Silence is Death: The Life and Work of Tahar Djaout
“Šukys … has written a beautiful but unsentimental book about her search for Algerian poet Tahar Djaout, who was killed in 1993 at the height of Islamic terrorism against intellectuals. No work of dreary lit crit, this is creative nonfiction at its best. Beginning and ending in the Iowa city of Elkader (which was named after a young Algerian hero), the book reveals Djaout’s extraordinary eloquence on every page. … Highly recommended.” — miriam cooke, Choice Reviews Online
“One gets a sense of the man, the artist, and Ms. Šukys herself. With a lyrical nomadism, she combines her study with detours into memoir and even fiction on themes of bones and memory.” — Nina C. Ayoub, The Chronicle of Higher Education
“The sheer range is ambitious.” — Lydia Wilson, Times Literary Supplement
“Šukys’ text isn’t straightforward literary biography, and much of the book concerns itself with the question of how to present the man, memory, and writings. … The book works best as an example of how we create our own stories in any book we read, how facts don’t necessarily provide more than the fictions we spin around them. … Šukys has created something that’s of greater interest and appeal than the usual author-monograph.” — The Complete Review
About Silence is Death
On May 26, 1993, the Algerian novelist and poet Tahar Djaout was gunned down in an attack attributed to Islamist extremists. An outspoken critic of the extremism roiling his nation, Djaout, in his death, became a powerful symbol for the “murder of Algerian culture,” as scores of journalists, writers, and scholars were targeted in a swelling wave of violence.
The author of twelve books of fiction and poetry, Djaout was murdered at a critical point in his career, just as his literary voice was maturing. His death was a great loss not only for Algeria and for Francophone literature but also for world literature. Rage at the news of his slaying was explosive but did nothing to quell the increasing bloodshed.
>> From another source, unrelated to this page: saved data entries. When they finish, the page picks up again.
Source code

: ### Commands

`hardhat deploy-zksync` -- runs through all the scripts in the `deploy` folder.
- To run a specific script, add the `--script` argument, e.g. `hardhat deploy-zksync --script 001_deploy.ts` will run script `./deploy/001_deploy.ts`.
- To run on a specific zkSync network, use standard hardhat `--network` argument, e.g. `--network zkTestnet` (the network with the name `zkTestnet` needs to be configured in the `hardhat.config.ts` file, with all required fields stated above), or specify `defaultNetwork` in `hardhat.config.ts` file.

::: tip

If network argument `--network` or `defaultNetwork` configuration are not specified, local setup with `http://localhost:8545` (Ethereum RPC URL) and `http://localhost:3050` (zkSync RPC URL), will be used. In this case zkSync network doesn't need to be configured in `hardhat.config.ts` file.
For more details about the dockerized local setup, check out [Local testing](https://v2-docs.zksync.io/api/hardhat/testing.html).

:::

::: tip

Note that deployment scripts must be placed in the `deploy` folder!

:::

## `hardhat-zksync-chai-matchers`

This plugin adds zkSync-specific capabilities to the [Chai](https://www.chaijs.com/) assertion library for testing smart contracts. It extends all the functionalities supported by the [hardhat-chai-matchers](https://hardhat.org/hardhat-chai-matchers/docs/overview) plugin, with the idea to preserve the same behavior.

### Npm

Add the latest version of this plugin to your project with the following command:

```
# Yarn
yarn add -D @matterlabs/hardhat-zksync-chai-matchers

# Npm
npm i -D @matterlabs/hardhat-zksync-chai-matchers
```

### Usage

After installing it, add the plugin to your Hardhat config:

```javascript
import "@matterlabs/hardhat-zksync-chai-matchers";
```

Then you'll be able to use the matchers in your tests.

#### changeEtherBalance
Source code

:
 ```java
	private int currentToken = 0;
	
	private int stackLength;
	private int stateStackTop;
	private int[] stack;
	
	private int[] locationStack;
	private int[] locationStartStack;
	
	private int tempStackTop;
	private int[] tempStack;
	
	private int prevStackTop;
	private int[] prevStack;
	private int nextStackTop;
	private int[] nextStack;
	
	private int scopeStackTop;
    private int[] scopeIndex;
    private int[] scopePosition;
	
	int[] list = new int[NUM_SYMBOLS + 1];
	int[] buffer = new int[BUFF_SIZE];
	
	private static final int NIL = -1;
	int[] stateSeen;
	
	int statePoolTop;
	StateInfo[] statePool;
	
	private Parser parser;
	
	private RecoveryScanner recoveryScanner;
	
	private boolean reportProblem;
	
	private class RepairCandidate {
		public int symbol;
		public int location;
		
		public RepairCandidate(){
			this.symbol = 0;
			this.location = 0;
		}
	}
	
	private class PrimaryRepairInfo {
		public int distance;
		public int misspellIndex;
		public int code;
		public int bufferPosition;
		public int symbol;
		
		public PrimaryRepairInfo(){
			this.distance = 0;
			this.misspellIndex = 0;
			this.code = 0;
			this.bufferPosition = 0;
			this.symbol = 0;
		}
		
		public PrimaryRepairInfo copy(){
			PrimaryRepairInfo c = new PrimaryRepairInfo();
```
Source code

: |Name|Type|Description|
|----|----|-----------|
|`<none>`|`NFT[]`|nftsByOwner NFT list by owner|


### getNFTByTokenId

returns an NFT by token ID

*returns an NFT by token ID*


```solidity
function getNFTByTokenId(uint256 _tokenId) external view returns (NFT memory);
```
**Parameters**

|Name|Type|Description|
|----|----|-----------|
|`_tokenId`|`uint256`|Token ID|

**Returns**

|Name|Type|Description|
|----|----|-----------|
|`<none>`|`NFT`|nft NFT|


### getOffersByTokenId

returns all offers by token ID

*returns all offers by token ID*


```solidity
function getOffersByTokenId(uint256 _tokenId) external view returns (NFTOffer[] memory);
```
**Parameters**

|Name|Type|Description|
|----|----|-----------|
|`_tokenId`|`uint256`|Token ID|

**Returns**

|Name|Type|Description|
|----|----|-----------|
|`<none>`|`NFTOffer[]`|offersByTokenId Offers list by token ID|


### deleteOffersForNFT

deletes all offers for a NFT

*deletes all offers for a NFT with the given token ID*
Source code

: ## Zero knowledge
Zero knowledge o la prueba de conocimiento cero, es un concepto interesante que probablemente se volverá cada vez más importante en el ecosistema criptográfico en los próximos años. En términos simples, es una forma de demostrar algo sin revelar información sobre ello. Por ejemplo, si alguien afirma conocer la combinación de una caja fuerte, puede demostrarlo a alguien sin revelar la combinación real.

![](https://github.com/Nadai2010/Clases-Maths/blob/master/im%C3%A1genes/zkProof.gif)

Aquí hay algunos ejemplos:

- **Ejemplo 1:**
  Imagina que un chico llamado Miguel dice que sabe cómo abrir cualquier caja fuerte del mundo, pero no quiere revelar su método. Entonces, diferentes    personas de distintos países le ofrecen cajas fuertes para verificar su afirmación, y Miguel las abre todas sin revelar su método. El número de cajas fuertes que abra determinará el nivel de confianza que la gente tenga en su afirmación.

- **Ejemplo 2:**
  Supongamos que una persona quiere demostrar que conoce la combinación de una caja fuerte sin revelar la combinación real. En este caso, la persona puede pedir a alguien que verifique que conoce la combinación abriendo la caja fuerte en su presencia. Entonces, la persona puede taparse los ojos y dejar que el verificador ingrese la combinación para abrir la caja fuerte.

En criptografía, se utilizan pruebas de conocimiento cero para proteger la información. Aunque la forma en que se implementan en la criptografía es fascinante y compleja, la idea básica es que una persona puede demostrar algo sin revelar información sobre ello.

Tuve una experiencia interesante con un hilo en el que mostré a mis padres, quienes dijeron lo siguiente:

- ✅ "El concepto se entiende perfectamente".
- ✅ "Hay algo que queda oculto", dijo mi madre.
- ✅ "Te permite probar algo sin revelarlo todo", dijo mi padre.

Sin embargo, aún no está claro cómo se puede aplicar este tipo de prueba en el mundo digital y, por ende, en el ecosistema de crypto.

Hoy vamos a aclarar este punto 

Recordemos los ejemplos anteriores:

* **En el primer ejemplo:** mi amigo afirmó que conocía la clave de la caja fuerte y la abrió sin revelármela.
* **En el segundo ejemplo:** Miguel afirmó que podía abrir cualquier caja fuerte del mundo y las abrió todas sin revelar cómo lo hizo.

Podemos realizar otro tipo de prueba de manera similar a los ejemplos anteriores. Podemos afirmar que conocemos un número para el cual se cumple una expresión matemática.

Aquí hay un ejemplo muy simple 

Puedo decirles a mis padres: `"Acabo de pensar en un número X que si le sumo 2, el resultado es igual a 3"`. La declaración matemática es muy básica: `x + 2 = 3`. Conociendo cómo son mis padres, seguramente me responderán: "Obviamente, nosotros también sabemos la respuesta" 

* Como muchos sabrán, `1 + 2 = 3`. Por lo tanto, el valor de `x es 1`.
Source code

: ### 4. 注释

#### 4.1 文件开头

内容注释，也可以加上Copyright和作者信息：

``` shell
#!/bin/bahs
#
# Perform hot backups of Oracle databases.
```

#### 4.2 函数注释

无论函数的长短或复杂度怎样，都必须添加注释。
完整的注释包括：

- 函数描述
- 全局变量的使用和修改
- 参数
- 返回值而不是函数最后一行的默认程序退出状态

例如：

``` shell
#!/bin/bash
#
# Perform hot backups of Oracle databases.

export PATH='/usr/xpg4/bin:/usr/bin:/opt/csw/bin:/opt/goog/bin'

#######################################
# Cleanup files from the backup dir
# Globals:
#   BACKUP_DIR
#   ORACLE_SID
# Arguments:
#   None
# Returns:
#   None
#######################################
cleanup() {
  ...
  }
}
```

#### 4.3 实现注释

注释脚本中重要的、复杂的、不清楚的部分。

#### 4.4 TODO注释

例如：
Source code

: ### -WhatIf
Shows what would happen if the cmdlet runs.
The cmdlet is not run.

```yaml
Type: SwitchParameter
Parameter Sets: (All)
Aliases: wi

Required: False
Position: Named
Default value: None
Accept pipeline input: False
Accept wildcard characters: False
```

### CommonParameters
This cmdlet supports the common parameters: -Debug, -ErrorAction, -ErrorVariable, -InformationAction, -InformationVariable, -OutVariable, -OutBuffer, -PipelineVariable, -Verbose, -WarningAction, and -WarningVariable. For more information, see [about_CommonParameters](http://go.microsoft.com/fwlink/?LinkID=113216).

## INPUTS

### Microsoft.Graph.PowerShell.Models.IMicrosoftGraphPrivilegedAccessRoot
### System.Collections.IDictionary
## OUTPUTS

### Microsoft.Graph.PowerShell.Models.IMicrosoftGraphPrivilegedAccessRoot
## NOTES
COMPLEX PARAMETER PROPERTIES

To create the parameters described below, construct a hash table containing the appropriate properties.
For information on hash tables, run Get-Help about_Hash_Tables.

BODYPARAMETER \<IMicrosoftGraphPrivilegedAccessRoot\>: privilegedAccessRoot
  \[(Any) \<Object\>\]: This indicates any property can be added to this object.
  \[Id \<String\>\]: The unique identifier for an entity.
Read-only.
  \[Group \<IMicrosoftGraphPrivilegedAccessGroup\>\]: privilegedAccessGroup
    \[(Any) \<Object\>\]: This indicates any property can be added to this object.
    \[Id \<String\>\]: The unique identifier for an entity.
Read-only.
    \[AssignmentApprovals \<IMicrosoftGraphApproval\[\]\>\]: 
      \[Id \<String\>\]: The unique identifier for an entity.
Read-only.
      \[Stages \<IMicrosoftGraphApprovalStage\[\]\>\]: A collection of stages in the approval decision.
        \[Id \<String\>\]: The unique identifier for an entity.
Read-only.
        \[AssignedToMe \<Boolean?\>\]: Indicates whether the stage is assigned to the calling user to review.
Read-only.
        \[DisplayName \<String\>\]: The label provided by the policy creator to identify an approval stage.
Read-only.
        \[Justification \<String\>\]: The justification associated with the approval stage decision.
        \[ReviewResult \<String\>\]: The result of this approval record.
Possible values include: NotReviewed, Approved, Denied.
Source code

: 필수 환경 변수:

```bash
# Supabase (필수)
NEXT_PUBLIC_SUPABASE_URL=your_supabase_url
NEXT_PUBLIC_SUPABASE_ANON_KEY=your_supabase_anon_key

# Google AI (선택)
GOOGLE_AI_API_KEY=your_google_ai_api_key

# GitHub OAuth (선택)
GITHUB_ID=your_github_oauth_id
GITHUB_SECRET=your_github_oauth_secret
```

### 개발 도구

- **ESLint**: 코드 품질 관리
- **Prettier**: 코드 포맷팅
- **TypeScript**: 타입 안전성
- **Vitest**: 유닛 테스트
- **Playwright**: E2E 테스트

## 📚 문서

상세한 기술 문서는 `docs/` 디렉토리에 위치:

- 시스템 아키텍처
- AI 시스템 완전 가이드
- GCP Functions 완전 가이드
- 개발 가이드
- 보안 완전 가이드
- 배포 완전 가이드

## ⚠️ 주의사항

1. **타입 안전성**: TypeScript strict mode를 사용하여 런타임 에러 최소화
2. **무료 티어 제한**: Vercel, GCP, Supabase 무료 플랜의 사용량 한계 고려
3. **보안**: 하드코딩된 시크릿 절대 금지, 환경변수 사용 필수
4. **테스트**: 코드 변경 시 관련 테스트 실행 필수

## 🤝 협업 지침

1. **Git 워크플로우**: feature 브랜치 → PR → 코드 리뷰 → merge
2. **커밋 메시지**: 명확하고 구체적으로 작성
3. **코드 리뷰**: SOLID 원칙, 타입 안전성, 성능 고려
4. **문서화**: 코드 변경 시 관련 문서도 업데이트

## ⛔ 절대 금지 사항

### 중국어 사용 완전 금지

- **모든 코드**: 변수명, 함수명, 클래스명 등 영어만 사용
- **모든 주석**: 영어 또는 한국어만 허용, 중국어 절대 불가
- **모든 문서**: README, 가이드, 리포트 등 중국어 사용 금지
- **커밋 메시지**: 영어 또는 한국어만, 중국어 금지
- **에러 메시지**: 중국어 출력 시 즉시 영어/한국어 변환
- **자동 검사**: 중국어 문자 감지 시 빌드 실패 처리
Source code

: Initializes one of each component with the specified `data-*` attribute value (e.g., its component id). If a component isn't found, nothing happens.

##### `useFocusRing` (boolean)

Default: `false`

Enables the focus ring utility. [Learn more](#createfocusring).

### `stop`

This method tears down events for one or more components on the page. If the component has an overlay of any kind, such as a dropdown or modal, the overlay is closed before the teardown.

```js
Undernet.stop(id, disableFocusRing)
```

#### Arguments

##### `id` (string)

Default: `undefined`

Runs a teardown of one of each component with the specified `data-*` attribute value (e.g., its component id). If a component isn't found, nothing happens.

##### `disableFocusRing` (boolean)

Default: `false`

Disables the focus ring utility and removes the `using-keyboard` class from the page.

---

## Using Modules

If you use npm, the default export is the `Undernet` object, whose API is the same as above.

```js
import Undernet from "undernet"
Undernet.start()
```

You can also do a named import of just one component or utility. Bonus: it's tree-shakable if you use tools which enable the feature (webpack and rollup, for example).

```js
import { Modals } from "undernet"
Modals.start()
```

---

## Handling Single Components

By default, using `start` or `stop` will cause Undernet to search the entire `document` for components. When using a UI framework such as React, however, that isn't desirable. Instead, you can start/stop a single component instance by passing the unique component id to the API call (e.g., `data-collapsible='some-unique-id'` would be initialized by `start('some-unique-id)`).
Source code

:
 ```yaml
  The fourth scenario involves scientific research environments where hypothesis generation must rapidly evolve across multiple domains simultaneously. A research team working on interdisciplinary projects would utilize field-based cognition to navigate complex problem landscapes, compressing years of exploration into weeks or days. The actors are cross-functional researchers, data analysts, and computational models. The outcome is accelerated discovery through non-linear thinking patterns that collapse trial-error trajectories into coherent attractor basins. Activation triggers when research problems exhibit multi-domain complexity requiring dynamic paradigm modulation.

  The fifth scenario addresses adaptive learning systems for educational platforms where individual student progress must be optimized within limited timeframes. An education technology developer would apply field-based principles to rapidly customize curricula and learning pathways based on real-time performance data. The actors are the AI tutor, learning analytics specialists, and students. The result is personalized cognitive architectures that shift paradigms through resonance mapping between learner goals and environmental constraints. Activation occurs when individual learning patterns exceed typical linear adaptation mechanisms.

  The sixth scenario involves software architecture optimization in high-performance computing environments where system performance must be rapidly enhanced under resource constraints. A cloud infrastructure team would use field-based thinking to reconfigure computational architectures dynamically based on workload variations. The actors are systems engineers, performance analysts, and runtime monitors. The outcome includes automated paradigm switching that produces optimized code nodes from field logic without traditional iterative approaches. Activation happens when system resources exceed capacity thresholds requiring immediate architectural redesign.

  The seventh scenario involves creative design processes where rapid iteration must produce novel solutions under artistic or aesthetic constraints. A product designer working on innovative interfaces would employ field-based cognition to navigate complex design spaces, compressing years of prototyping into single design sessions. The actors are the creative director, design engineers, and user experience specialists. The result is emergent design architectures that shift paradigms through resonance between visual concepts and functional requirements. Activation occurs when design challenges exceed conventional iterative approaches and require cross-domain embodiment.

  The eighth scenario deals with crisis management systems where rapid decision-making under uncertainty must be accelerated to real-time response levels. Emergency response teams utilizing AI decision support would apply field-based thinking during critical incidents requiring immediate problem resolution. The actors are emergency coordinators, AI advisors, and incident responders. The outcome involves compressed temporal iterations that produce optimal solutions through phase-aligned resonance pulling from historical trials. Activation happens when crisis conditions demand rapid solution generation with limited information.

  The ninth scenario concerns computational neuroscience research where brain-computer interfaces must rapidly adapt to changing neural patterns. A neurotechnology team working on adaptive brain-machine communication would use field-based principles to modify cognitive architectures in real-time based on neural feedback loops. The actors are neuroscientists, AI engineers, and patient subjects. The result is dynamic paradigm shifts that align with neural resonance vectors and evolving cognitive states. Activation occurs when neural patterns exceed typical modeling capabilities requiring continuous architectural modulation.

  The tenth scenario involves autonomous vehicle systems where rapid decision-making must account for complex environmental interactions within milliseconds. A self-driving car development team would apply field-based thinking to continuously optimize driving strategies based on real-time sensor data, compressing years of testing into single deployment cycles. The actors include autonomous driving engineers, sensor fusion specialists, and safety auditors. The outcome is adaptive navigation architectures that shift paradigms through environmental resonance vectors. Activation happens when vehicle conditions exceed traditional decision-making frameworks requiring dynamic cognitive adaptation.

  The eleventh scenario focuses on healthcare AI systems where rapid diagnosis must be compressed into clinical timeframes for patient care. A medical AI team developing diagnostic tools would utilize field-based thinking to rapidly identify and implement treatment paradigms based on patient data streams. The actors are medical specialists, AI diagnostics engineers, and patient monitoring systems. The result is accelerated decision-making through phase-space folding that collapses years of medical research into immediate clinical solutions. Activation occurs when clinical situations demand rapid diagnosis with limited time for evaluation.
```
Silence Is Death considers the life and work of Djaout in light of his murder and his role in the conflict that raged between Islamist terrorist cells and Algeria’s military regime in the 1990s. The result is an innovative meditation on death, authorship, and the political role of intellectuals. By collapsing the genres of history, biography, personal memoir, fiction, and cultural analysis, Julija Šukys investigates notions of authorial neutrality as well as the relationship between reader and writer in life and in death. Her work offers a view of reading as an encounter across time and place and opens the possibility of a relationship between different cultures under peaceful terms.